◆ Tujuan Latihan ◆
Teruskan berita tentang ratusan anggota KPPS yang meninggal dunia pada Pemilu 2019, dimulai setelah kalimat terakhir yang ditampilkan.

Hukum

Ratusan Anggota KPPS Meninggal Dunia, Komisioner KPU Diminta Ikuti Proses Hukum

Aktivis HAM Natalius Pigai dan Praktisi Kesehatan Dhinda Nasrul dalam sebuah diskusi bertajuk Tumbal Demokrasi, di Balik Tragedi Kematian 555 Orang di Cemara Hotel, Jakarta Pusat, Minggu (12/5/2019). (Foto: Romandhon/NUSANTARANEWS.CO)
Aktivis HAM Natalius Pigai dan Praktisi Kesehatan Dhinda Nasrul dalam sebuah diskusi bertajuk Tumbal Demokrasi, di Balik Tragedi Kematian 555 Orang di Cemara Hotel, Jakarta Pusat, Minggu (12/5/2019). (Foto: Romandhon/NUSANTARANEWS.CO)

NUSANTARANEWS.CO, Jakarta – Ratusan anggota KPPS meninggal dunia pada Pemilu 2019, usulan Komisioner KPU mundur pun mencuat untuk mengikuti proses hukum.

Penyelenggara pemilu tampaknya bakal menghadapi persoalan serius terkait wafatnya ratusan anggota KPPS pada Pemilu 2019. Pasalnya, tak dapat dipungkiri, berakhirnya ratusan nyawa anggota KPPS boleh dibilang akibat kelalaian KPU.

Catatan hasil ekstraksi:
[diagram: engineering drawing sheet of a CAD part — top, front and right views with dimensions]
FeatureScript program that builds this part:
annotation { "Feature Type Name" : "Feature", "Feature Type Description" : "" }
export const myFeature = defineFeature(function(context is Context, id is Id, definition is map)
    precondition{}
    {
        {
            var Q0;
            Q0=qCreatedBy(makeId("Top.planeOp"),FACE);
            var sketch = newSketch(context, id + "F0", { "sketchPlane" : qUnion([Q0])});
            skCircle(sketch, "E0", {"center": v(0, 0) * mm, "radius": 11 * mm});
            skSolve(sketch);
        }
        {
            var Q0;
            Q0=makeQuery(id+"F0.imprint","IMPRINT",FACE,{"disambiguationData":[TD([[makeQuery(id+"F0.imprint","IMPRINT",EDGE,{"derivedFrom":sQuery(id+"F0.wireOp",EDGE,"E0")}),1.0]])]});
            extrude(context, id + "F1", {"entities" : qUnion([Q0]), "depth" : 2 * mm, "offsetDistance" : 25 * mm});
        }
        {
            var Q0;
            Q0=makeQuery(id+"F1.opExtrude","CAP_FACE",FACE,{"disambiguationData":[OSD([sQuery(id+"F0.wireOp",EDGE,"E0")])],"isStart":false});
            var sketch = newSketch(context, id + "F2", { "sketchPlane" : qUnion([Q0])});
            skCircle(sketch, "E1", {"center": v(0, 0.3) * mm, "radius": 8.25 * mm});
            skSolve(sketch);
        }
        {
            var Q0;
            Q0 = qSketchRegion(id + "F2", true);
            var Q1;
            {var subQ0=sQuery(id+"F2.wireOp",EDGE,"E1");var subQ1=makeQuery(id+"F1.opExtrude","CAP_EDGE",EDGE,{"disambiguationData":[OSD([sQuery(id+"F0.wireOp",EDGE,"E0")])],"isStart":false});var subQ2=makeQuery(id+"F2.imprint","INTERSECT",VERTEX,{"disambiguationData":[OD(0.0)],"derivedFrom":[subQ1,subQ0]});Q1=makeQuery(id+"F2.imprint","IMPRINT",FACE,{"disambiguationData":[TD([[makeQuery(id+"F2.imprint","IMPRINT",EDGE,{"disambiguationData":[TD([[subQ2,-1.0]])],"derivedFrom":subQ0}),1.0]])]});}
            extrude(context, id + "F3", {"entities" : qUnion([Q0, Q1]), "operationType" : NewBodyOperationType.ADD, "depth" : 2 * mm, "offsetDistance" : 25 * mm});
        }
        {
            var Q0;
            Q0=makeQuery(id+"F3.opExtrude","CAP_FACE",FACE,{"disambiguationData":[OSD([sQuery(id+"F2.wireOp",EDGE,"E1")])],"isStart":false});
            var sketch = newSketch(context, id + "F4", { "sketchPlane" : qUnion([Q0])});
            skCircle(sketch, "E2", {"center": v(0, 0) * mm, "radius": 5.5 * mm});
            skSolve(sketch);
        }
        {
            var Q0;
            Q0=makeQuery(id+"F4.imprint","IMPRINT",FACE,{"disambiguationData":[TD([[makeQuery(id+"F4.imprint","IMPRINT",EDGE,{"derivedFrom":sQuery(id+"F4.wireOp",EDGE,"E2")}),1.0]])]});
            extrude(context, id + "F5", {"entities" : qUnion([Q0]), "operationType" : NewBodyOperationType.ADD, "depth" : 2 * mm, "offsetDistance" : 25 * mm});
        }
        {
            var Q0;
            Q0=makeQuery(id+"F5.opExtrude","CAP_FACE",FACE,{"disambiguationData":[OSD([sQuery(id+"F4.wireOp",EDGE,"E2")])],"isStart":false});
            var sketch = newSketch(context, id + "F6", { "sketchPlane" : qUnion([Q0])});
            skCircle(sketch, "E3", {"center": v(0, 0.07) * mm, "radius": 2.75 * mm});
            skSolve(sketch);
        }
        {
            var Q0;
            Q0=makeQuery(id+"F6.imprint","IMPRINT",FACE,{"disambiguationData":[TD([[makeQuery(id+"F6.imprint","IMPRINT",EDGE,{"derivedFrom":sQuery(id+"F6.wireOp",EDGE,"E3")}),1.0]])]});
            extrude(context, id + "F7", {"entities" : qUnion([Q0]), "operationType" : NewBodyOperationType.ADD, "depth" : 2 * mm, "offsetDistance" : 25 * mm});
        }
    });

◆ Jawaban Latihan ◆
Pegiatn HAM, Natalius Pigai mengatakan, demokrasi sejatinya memiliki nilai kemanusiaan. Dan juga, demokrasi tidak pernah mencabut nyawa manusia.

“Jika pemilu menjadi etalase kematian 550 jiwa, maka Indonesia menjadi negara demokrasi prominet pertama di dunia yang menghadapi anomali demokrasi,” kata Pigai, Jakarta, Minggu (12/5/2019).

Diketahui, KPU mencatat anggota KPPS yang meninggal dunia berjumlah 440 orang. Sementara Bawaslu mencatat ada 92 orang panitia pengawas pemilu yang meninggal dan Polri mencatat ada 22 anggotanya yang tewas.

Akibatnya, usulan untuk membekukan sementara KPU pun menyeruak ke permukaan.

“Dibekukan dulu KPU biar mereka mengikuti proses hukum karena kelalaian yang mengakibatkan anggotanya (KPPS) meninggal dunia,” kata Pigai dalam sebuah diskusi bertajuk Tumbal Demokrasi, di Balik Tragedi Kematian 555 Orang di Cemara Hotel, Jakarta Pusat.

Baca Juga:  Lecehkan Media Grassroot, Wilson Lalengke Laporkan Kapolres Pringsewu ke Divisi Propam Polri

Lebih lanjut dia menuturkan, ada baiknya Komisioner KPU mundur untuk kemudian menghadapi proses hukum akibat kelalaian tersebut. Setidaknya, usai pengumuman hasil Pemilu 2019.

“Mundur saja dan cabut wewenangnya sementara, biar Komisioner KPU menjalankan proses hukum,” tegasnya.

Tak hanya lalai, Komisioner KPU juga dianggap telah salah sejak awal perekrutan anggota KPPS di berbagai daerah.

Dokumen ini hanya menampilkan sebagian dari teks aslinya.